▸ PROBLEM DETAILS:
Only an exact, line-for-line copy of the data will serve as the answer.

▸ SUPPLIED INFORMATION:
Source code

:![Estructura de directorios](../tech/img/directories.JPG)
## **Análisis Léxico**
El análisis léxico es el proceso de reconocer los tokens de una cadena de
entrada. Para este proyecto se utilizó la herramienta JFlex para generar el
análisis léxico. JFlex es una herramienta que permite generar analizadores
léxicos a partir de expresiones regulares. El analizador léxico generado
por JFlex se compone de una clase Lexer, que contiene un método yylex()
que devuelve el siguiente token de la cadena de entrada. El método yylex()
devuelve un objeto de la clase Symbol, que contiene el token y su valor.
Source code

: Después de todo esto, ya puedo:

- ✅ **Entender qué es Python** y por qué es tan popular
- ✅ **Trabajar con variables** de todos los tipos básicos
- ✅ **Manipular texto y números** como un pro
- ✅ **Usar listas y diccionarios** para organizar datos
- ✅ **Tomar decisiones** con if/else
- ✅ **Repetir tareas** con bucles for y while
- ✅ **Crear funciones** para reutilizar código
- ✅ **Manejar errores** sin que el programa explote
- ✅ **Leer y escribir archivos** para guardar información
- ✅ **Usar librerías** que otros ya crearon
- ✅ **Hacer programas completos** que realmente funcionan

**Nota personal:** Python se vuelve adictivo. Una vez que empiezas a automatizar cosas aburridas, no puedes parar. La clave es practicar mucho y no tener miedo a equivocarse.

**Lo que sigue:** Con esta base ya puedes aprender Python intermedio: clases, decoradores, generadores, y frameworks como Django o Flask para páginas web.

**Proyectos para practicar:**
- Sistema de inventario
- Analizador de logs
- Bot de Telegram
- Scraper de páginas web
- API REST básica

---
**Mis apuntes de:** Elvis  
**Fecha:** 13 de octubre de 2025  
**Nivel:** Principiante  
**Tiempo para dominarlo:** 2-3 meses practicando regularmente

▸ TASK OUTPUT:
Source code

:![Estructura de directorios](../tech/img/directories.JPG)
## **Análisis Léxico**
El análisis léxico es el proceso de reconocer los tokens de una cadena de
entrada. Para este proyecto se utilizó la herramienta JFlex para generar el
análisis léxico. JFlex es una herramienta que permite generar analizadores
léxicos a partir de expresiones regulares. El analizador léxico generado
por JFlex se compone de una clase Lexer, que contiene un método yylex()
que devuelve el siguiente token de la cadena de entrada. El método yylex()
devuelve un objeto de la clase Symbol, que contiene el token y su valor.
Source code

: Después de todo esto, ya puedo:

- ✅ **Entender qué es Python** y por qué es tan popular
- ✅ **Trabajar con variables** de todos los tipos básicos
- ✅ **Manipular texto y números** como un pro
- ✅ **Usar listas y diccionarios** para organizar datos
- ✅ **Tomar decisiones** con if/else
- ✅ **Repetir tareas** con bucles for y while
- ✅ **Crear funciones** para reutilizar código
- ✅ **Manejar errores** sin que el programa explote
- ✅ **Leer y escribir archivos** para guardar información
- ✅ **Usar librerías** que otros ya crearon
- ✅ **Hacer programas completos** que realmente funcionan

**Nota personal:** Python se vuelve adictivo. Una vez que empiezas a automatizar cosas aburridas, no puedes parar. La clave es practicar mucho y no tener miedo a equivocarse.

**Lo que sigue:** Con esta base ya puedes aprender Python intermedio: clases, decoradores, generadores, y frameworks como Django o Flask para páginas web.

**Proyectos para practicar:**
- Sistema de inventario
- Analizador de logs
- Bot de Telegram
- Scraper de páginas web
- API REST básica

---
**Mis apuntes de:** Elvis  
**Fecha:** 13 de octubre de 2025  
**Nivel:** Principiante  
**Tiempo para dominarlo:** 2-3 meses practicando regularmente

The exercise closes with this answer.